The tech-aloofness of the two nominees marks a sharp break from President Barack Obama, who fought to keep a mobile phone when he entered the White House, spends downtime surfing his iPad and wrote about his awe at the power of the internet in his 2006 book “The Audacity of Hope.” That raises the prospect that the next occupant of the Oval Office — charged with making decisions on issues like encryption, the fight against a social-media savvy Islamic State, and the growing automation of the American economy — will be less familiar with consumer technologies than the average citizens who use them.
“These are two candidates who don’t have their hands on the technology, and that’s unfortunate, because without that it’s difficult to understand this stuff on a deeper, more visceral level,” said Peter Leyden, a futurist and former managing editor of Wired who was an early Obama backer in Silicon Valley.
Leyden gave the overall tech edge to Clinton, saying she has at least shown an understanding of her limitations and an eagerness to tap others’ expertise, while Trump has few friends in the technology industry.
Still, “both of these people are wildly unrepresentative of the population as a whole,” said Aaron Smith, associate director of research at Pew Research Center, which studies trends in American life.
“They’re much more like a Fortune 500 CEO than your parents or my parents,” Smith said of Trump and Clinton. “They have the luxury of a cadre of people around them who are able to do a lot of the things that people typically have to do for themselves.”
While heading the State Department, Clinton repeatedly asked her right-hand aide Huma Abedin for assistance working a secure fax machine, according to records released by the agency. Clinton also balked at agency guidance that she use a government-issued personal computer in her Foggy Bottom office, with aide Cheryl Mills explaining that the secretary was “not adept” at using a desktop computer to check messages, according to one official’s later deposition.
“Pls print for me and deliver to me,” Clinton wrote in the winter of 2013, attaching a web address.
“This links to the front page of the Washington Post,” the employee responded. “Is there a particular article that you are looking for?”
Trump, 70, has meanwhile acknowledged that he gets staff help with Twitter, at least during working hours, telling CNN in April that he transcribes his tweets via the “young ladies” on his office staff. “I’ll just shout it out, and they’ll do it,” he said. (“After 7 o’clock or so, I will always do it by myself,” he said.) News reports say aides bring in a laptop when he wants to watch a digital video, and they either clip or print out news articles so he can mark them up with a thick pen before sending them back to reporters.
Tech experts have questioned Trump’s grasp of the internet’s basic functioning, pointing to pronouncements such as his suggestion that industry leaders like Microsoft co-founder Bill Gates “close up” parts of the internet used by the Islamic State.
Both candidates are out of sync with how the American public — including their fellow senior citizens — turn to technology today for everything from cultivating hobbies to booking plane tickets to looking for work.
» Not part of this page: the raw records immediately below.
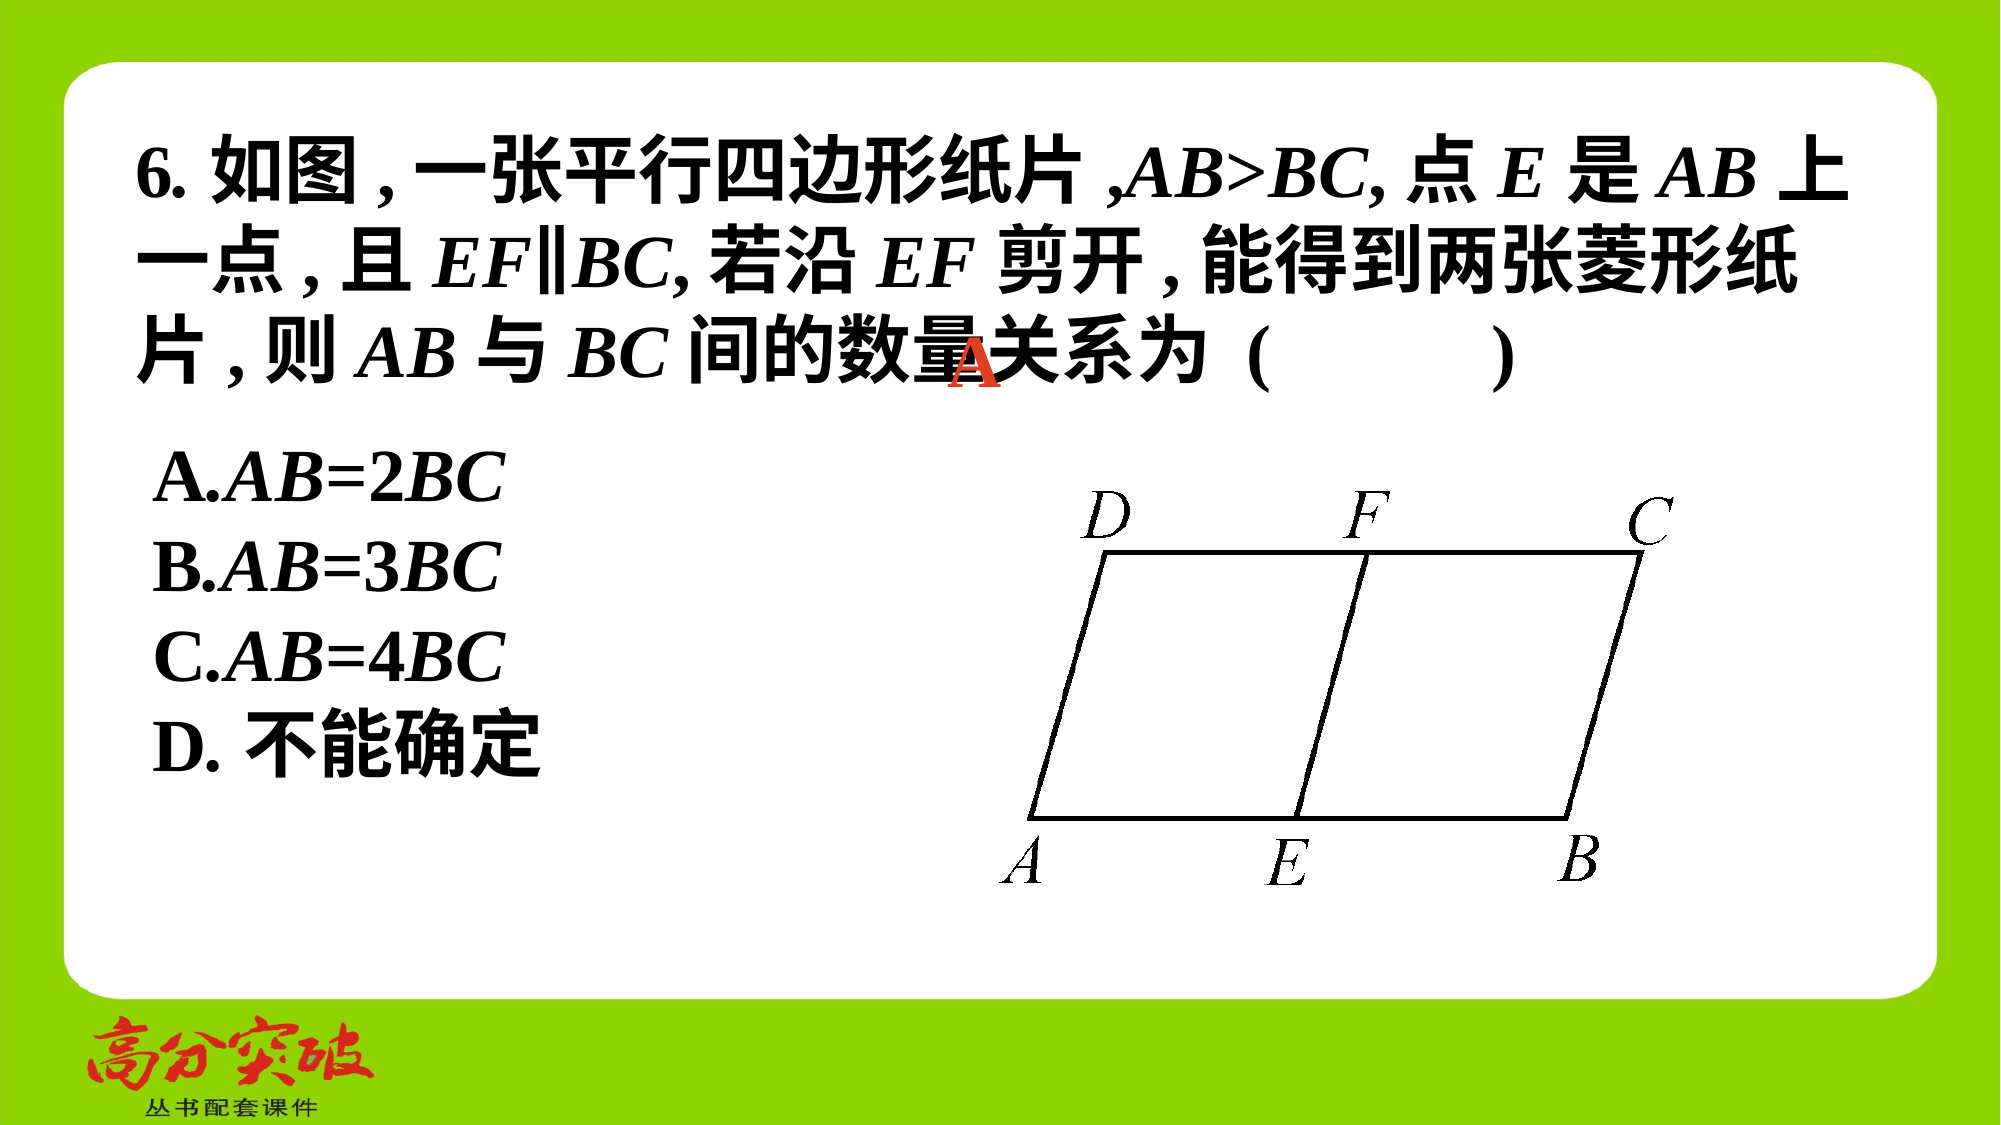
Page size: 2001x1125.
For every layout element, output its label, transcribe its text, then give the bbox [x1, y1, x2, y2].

text_box 6.如图,一张平行四边形纸片,AB>BC,点E是AB上一点,且EF∥BC,若沿EF剪开,能得到两张菱形纸片,则AB与BC间的数量关系为 ( ) [119, 115, 1880, 400]
picture [0, 0, 2001, 1125]
text_box A [932, 305, 1032, 410]
text_box A.AB=2BC B.AB=3BC C.AB=4BC D.不能确定 [137, 419, 752, 794]
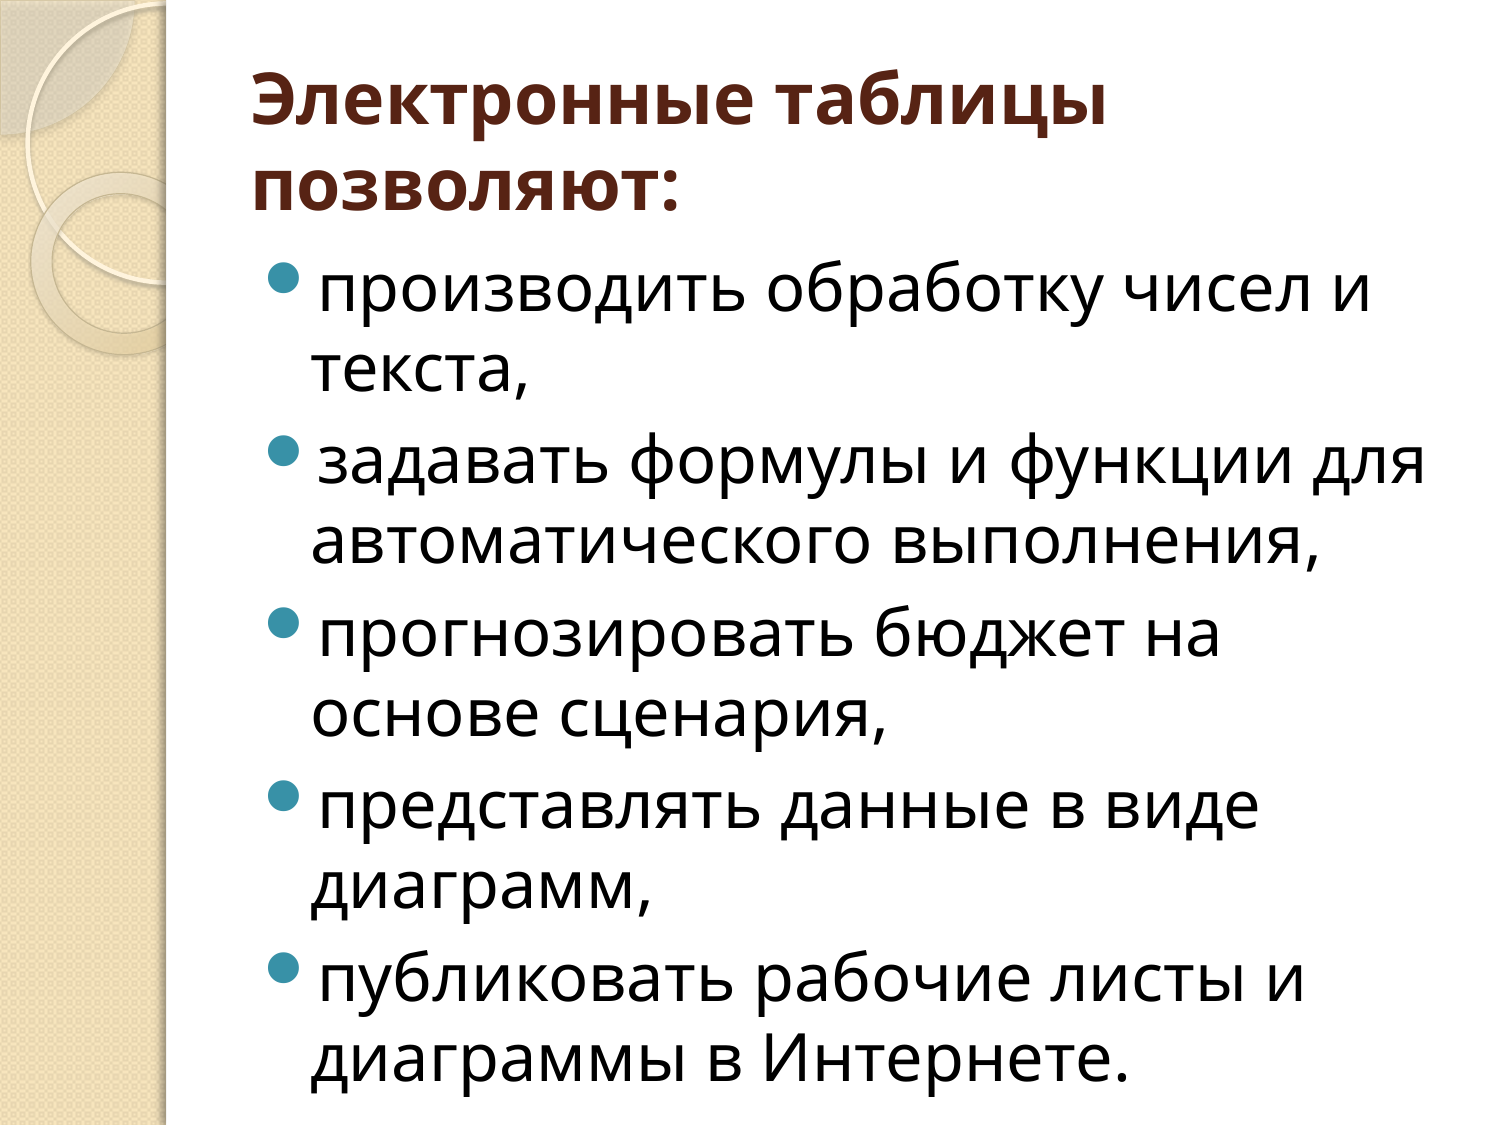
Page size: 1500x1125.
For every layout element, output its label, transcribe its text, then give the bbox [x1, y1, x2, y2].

About nine in 10 senior citizens with annual household income of more than $75,000 go online, according to a 2014 Pew study.
The timing of the onset of the online era is likely a factor. When Americans were first taking to the internet in the mid-1990s, Clinton and Trump were each living in their own unusual bubbles.
At the moment Hotmail launched as one of the first popular web-based email services in 1996, Hillary Clinton was already first lady of the United States, ensconced in the White House. Trump was running his New York City-based real estate empire. (Obama, for his part, was a thirtysomething Illinois state senator.)
While in office, Clinton expressed excitement over getting an Apple iPad tablet (or “hPad,” as one aide called it) but did not appear to take to it quickly.
“Do I need to charge it?” she wrote the aide a full month later. “If so, how? I have no cords.”
But she also appears to have some self-knowledge about her tech limitations. During the drafting of a 2010 speech on “internet freedom,” she told staff it made her “sound like a techie.” That was a good thing, she wrote, but “a stretch.”
American presidents and presidential candidates have a rich history of seeming confounded by new technology. In 1992, news reports portrayed President George H.W. Bush as expressing wonder and bafflement at a grocery store scanner, though others on the scene countered that Bush was merely being polite.
In 2008, Arizona Sen. John McCain, then the Republican presidential nominee, admitted that he wasn’t comfortable using a computer and that he stayed away from email. His team tried downplaying that comment. “You don’t necessarily have to use a computer to understand how it shapes the country,” argued one of his campaign aides at a conference that summer.
But his opponent, Obama, pounced with an ad mocking the 72-year-old McCain. The Republican’s inability to use a computer and his disdain for email, it said, meant he’d be “just another out-of-touch president.”
Even without going that far, tech experts like Leyden say it’s important that the next president have an intimate knowledge of the technologies that his or her decisions will shape, and the role they play in the most consequential challenges facing the U.S.
“We’re on the verge of a fundamentally different economy that’s being absolutely transformed by the next wave of technology,” Leyden said. “It will have huge ramifications on society. And someone running the goddamn country has to know that.”